One thing security researchers seemed to agree on was that Twitter needed to bolster its Web infrastructure, or it will invite further attacks.
Chinese office suite goes online
A Chinese company that offers a rival suite to Microsoft Office is following industry trends by turning its software into a Web-based service. Evermore Software, based in the eastern Chinese city of Wuxi, has for years offered a software suite that looks very similar to Microsoft Office but costs less. Now the company sees its rivals moving online, and it is designing a Web version of its suite to compete with the likes of Google Docs and Microsoft’s upcoming Office Web apps. “Everyone is searching for what form the online office should take, including Microsoft,” Wang Yuanbing, vice president of Evermore, said in an interview.
Evermore is little-known outside China.
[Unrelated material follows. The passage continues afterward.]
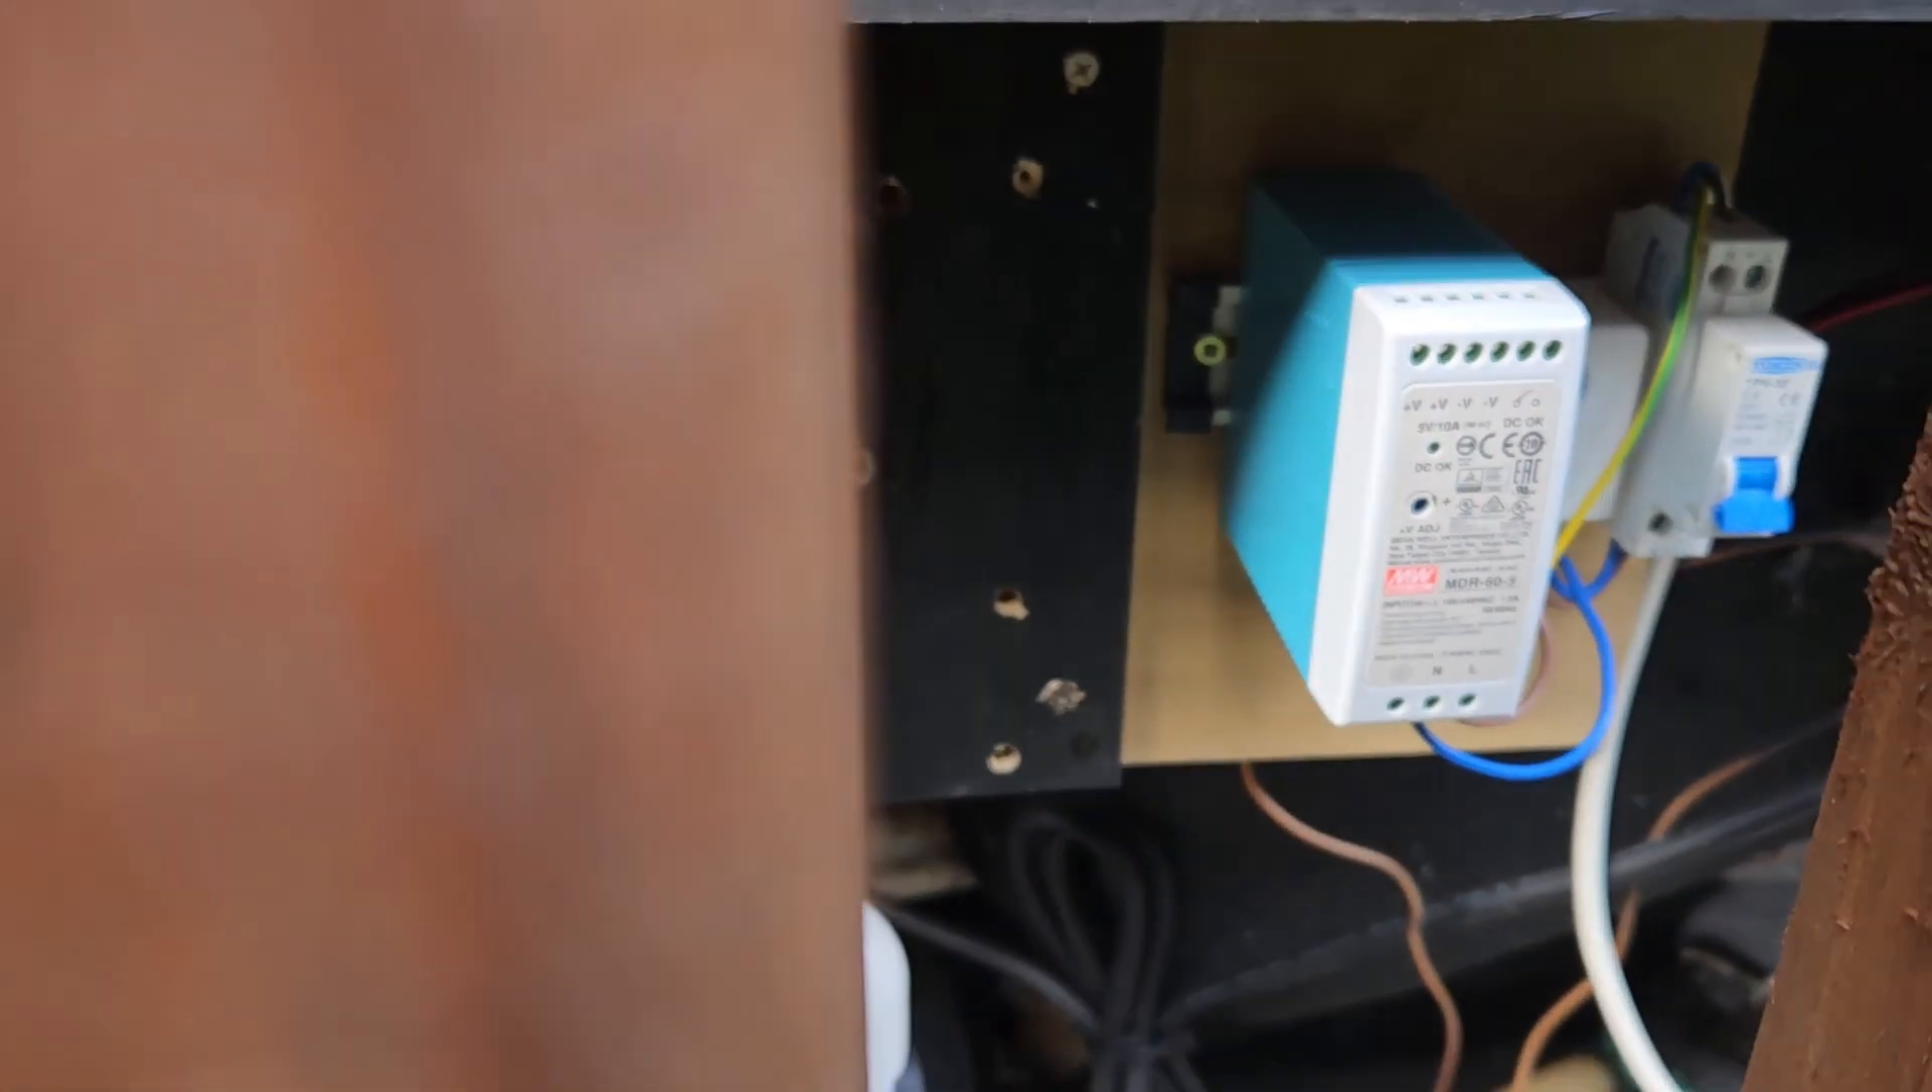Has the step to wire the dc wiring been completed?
No.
But over 20 million users have downloaded the personal version of Evermore Integrated Office, and state-owned enterprises and government offices around China use the business version, said said one com[pany executive.
Alibaba.com sets sites on U.S. market
Alibaba.com, China’s top e-commerce Web site, will step up efforts to expand abroad by launching its first large advertising campaign in the U.S. next week, the company said Friday.
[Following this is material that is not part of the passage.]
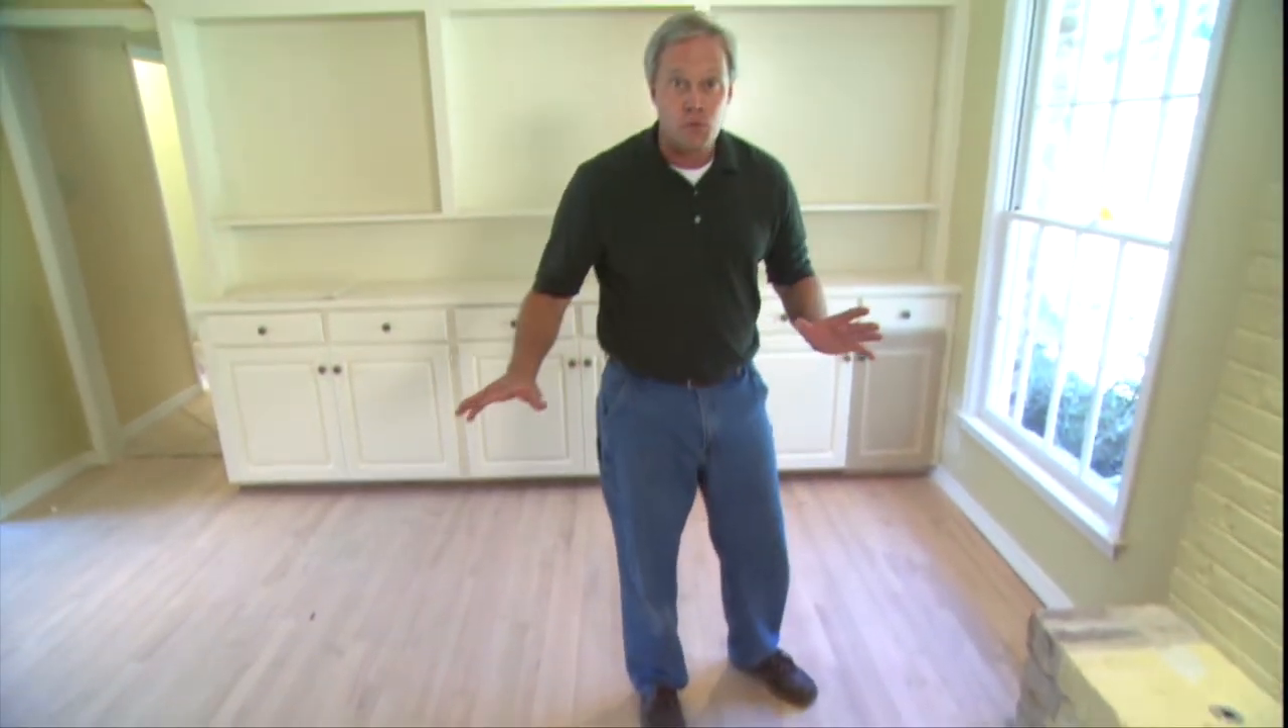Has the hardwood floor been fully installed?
Yes.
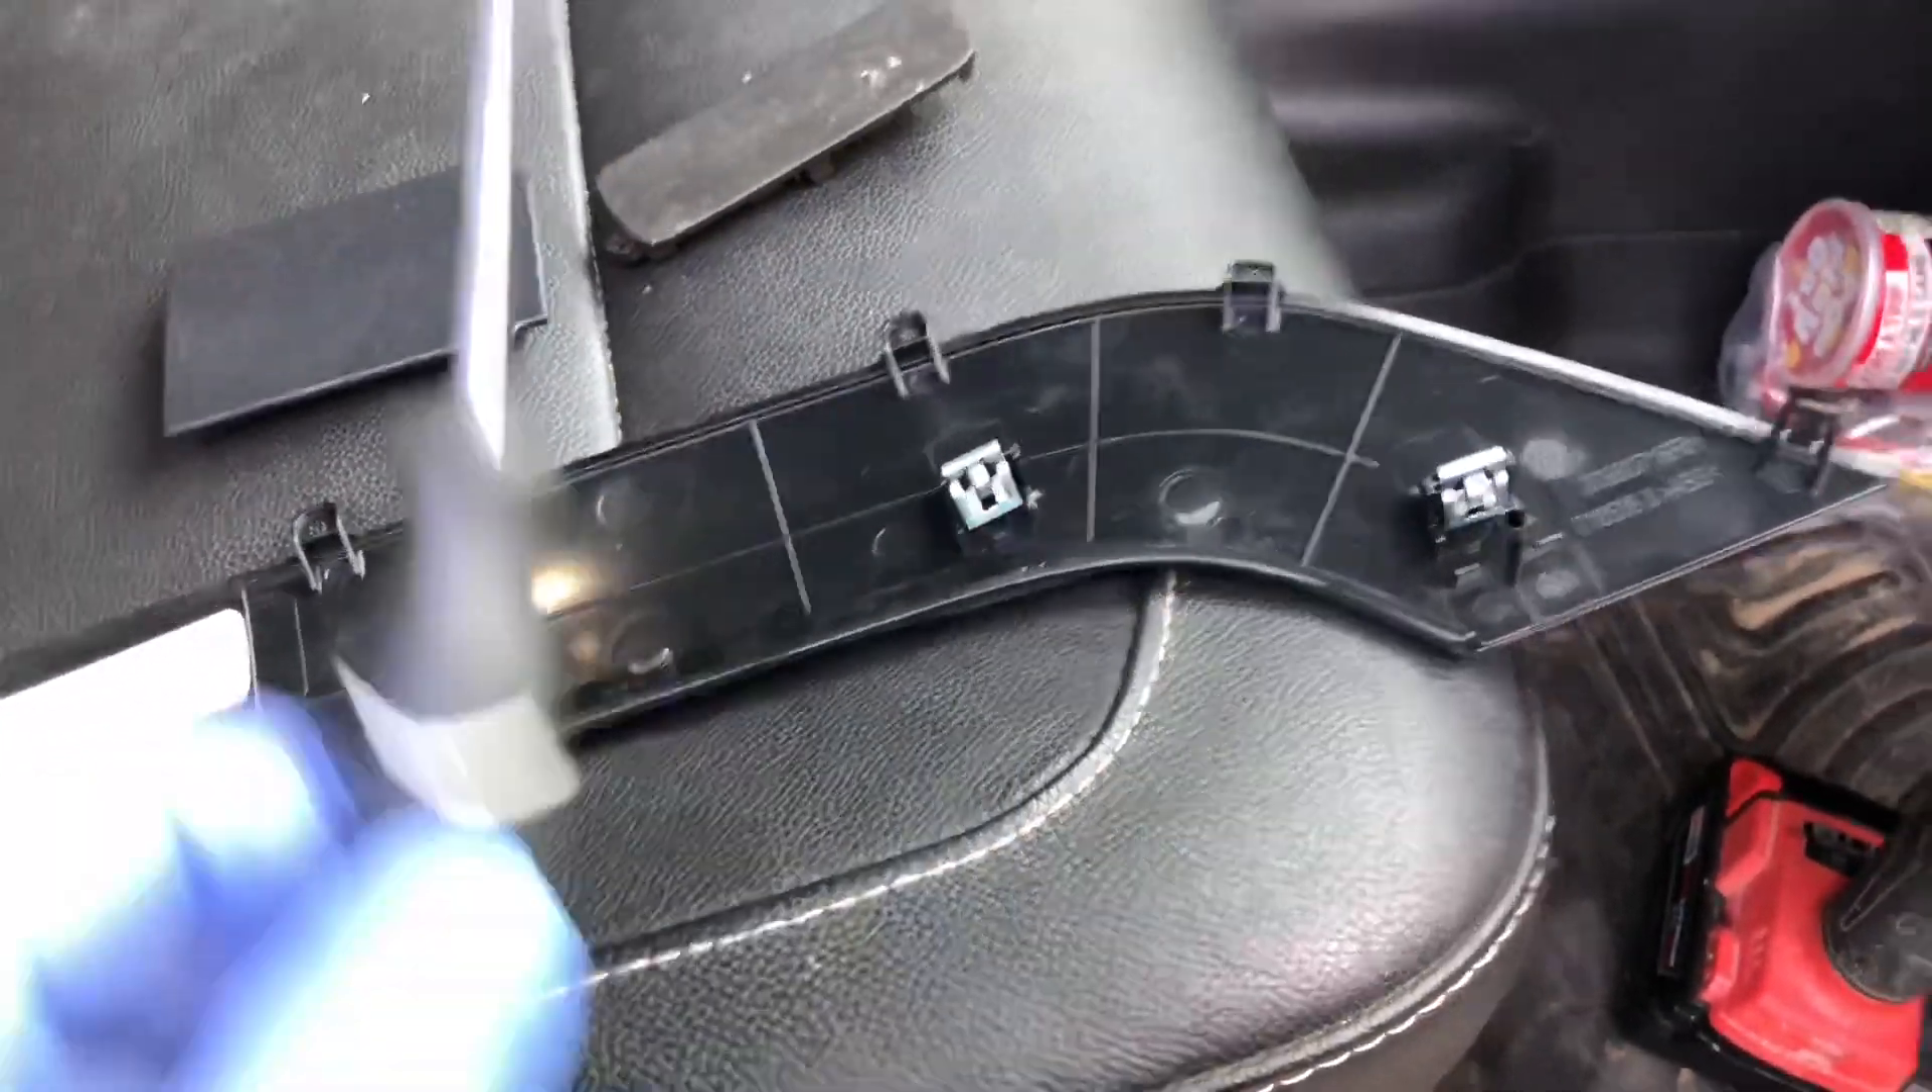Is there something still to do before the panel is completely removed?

The campaign, the latest sign of Alibaba’s ambitions overseas, is a core part of a $30 million marketing effort the company is launching abroad this year, an Alibaba spokeswoman said by e-mail. Ads meant to increase awareness and traffic to Alibaba.com will depict characters who used the Web site to propel their companies to success. The U.S. already accounts for the largest portion of Alibaba’s foreign users, who numbered 8.6 million at the end of March. But the Web site, a platform for businesses to buy and sell everything from raw materials to finished products, remains best-known in China.
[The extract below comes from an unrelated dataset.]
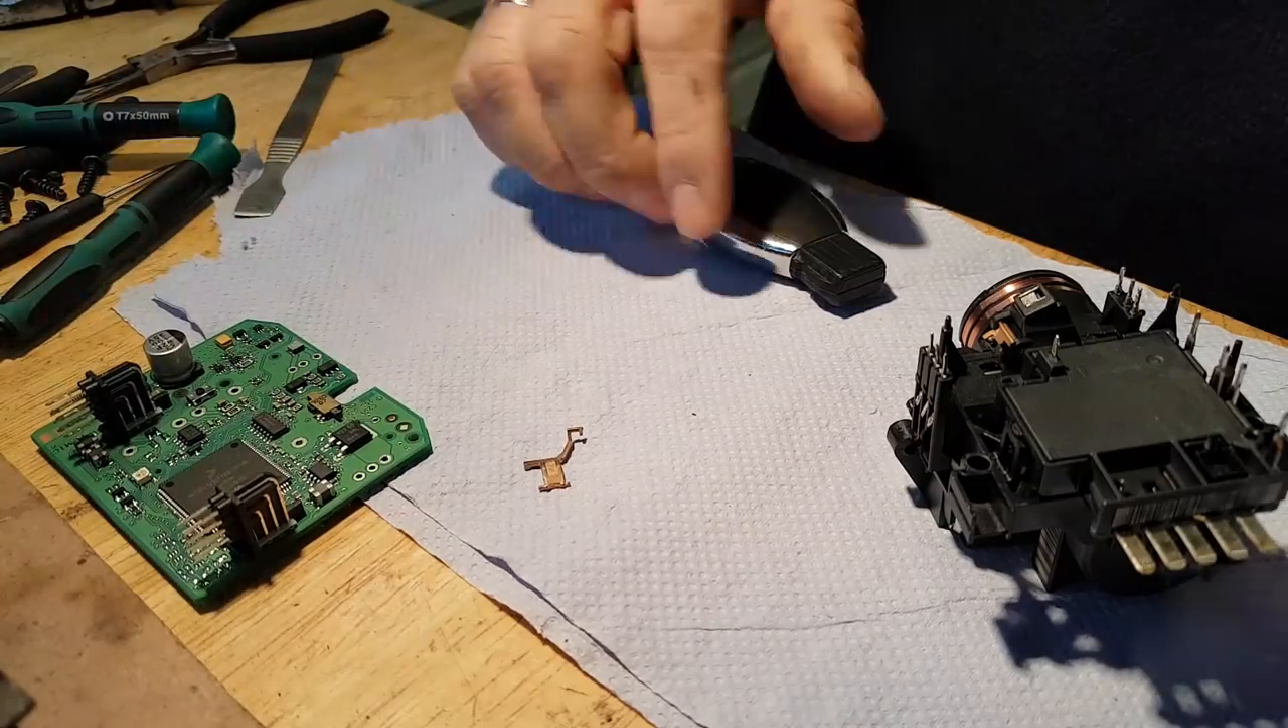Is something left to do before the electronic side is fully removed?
No.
Nvidia pays for manufacturing errors
Nvidia on Thursday disclosed a charge of US$119.1 million for its second fiscal quarter, ended July 26, to cover costs related to a faulty die and weak packaging material used in its graphics chips. It was Nvidia’s second charge related to the faulty chips. Nvidia recorded a $196 million charge during last year’s second fiscal quarter to cover warranty and product replacement costs associated with the issue.
Nvidia last July reported that some graphics chips were overheating due to weak packaging material and the thermal design of some laptops. PC makers such as Dell, Hewlett-Packard and Apple used the faulty graphics chips in their products. Following the revelation, PC makers put programs in place that would either fix the BIOS or replace PCs that had the faulty chips. The costs of those programs were shared between Nvidia and the manufacturers.